La notion même de "partage" fait débat car, Emmanuel Macron l'a rappelé mardi, "la décision finale reviendra toujours au président de la République, chef des armées". Depuis qu'il a mis cet épineux sujet sur la table, le chef de l'Etat mène avant tout un exercice "de clarification" avec les partenaires européens, plutôt que de les laisser s'approcher de l'arme suprême, explique encore Héloïse Fayet.
Lors de son interview sur TF1, Emmanuel Macron a posé deux autres conditions à cette extension de la dissuasion nucléaire. "La France ne paiera pas pour la sécurité des autres", a-t-il assuré, ajoutant que la main tendue vers d'autres pays "ne viendra pas en soustraction de ce dont on a besoin pour nous".

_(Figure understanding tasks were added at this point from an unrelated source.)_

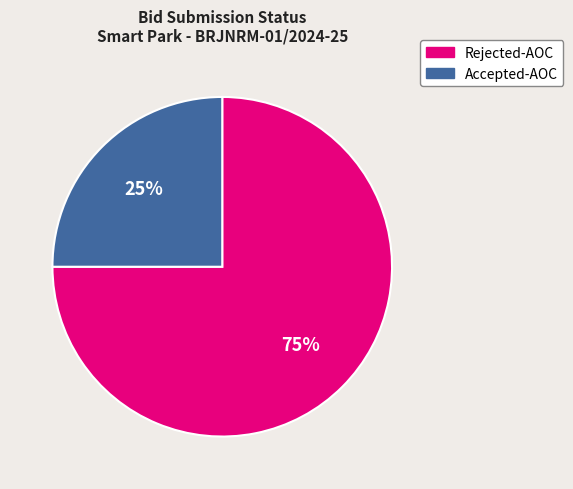

What is the ratio of the value at Rejected-AOC to the value at Accepted-AOC?

3.0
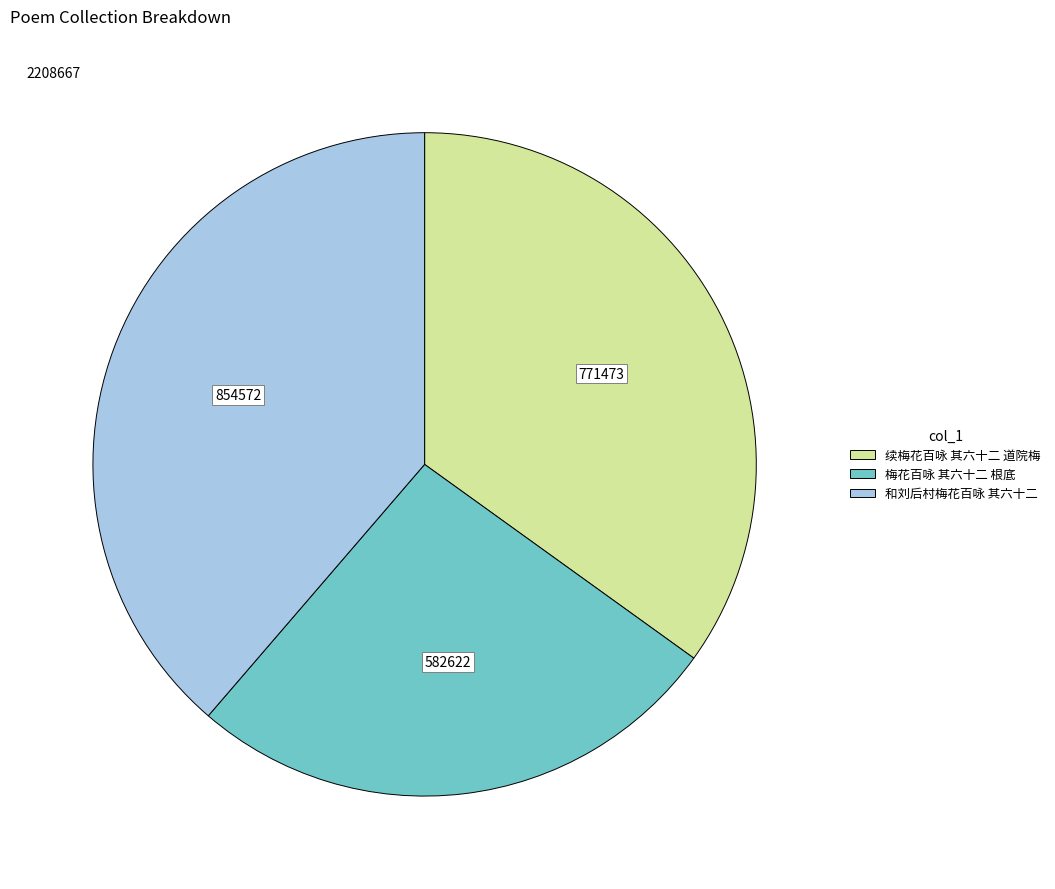

What is the smallest slice in the pie chart?

梅花百咏 其六十二 根底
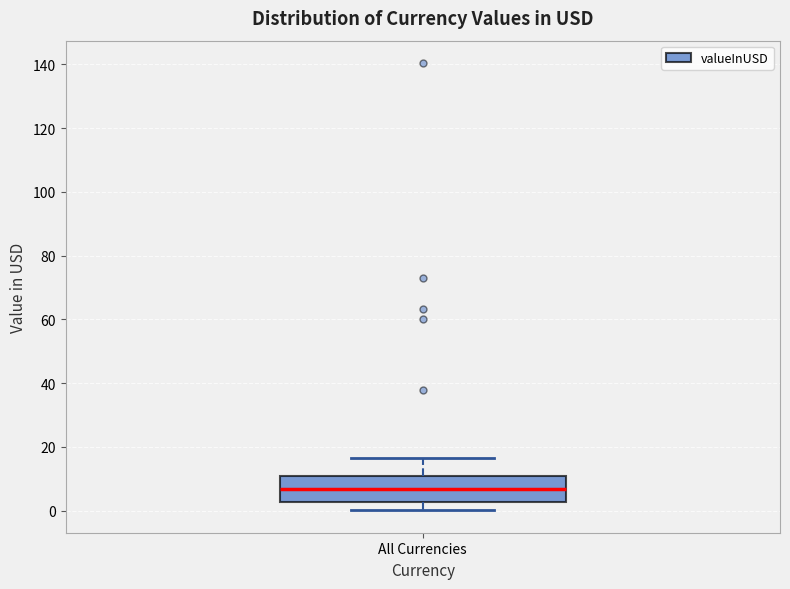

Read this box plot against the y-axis: the position of the median line, the range covered by the box, and the ends of both whiskers. The values are not printed on the chart, so give them approximately, as read against the axis.

median 6, box 2 to 10, whiskers 0 to 16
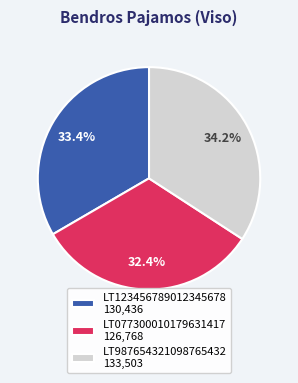

Rank the categories by value from highest to lowest.

LT987654321098765432, LT123456789012345678, LT077300010179631417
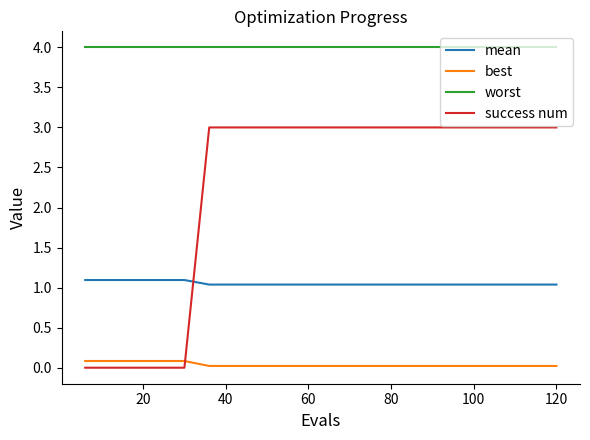

After their last crossing, which series has the higher values: success num or mean?

success num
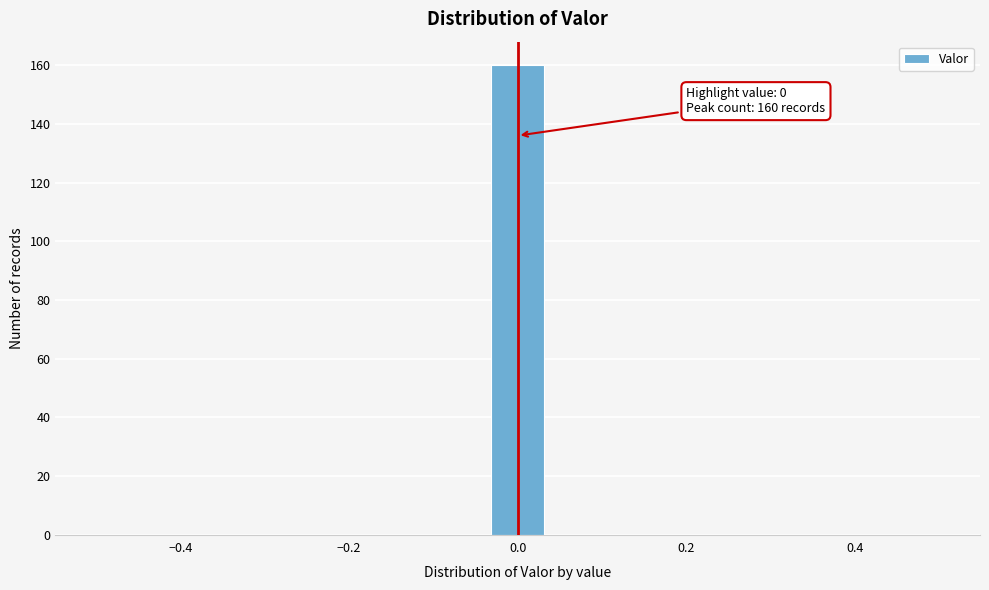

Read against the x-axis, roughly where is the centre of the tallest bar?

0.00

4 La France a-t-elle la capacité d'étendre cette dissuasion ?
Selon le décompte de la Fédération des scientifiques américains (FAS), qui fait autorité sur le sujet, la France est la quatrième puissance nucléaire mondiale, après la Chine, les Etats-Unis et la Russie. Elle possède 290 ogives nucléaires, dont 250 se trouvent dans des sous-marins, et sont prévues pour des missiles M51 mer-sol. Les 40 autres peuvent être emportées par des avions Rafale et leurs ravitailleurs avec des missiles air-sol de moyenne portée.
Néanmoins, nuance Héloïse Fayet, tout n'est pas qu'une question de quantité. "Si nous voulions passer à un stock de 400 têtes par exemple, le temps de les produire, nous ne les aurions pas avant une dizaine d'années. Ce n'est pas plus d'ogives qui vont nous rendre plus crédibles. Nos sous-marins nucléaires peuvent déjà tirer des missiles M51 à plus de 8 000 km. L'enjeu, c'est la crédibilité politique", estime la spécialiste, dans les colonnes du Monde.
Aussi surprenant que cela puisse paraître, l'élargissement de la dissuasion nucléaire est en réalité promu comme une arme de paix. "Il n'y a pas eu de conflits ouverts de haute intensité entre grandes puissances nucléaires depuis la fin de la Seconde Guerre mondiale, car aucun pays n'est prêt à risquer sa destruction dans une riposte nucléaire à la suite d'une première attaque, conventionnelle ou non", fait remarquer Héloïse Fayet, interrogée par Public Sénat.
C'est aussi ce que pense Dominique Mongin, auteur d'Histoire de la dissuasion nucléaire : "L'arme nucléaire est un élément de stabilité dans les relations internationales et en particulier au moment de la Guerre froide. Elle permet d'éviter toute dérive, notamment dans l'emploi d'armes conventionnelles."
Moscou n'a pas tardé à réagir aux propos d'Emmanuel Macron. "Le déploiement d'armes nucléaires sur le continent européen, ce n'est pas ce qui apportera de la sécurité, de la prévisibilité et de la stabilité", a prévenu Dmitri Peskov, le porte-parole du Kremlin.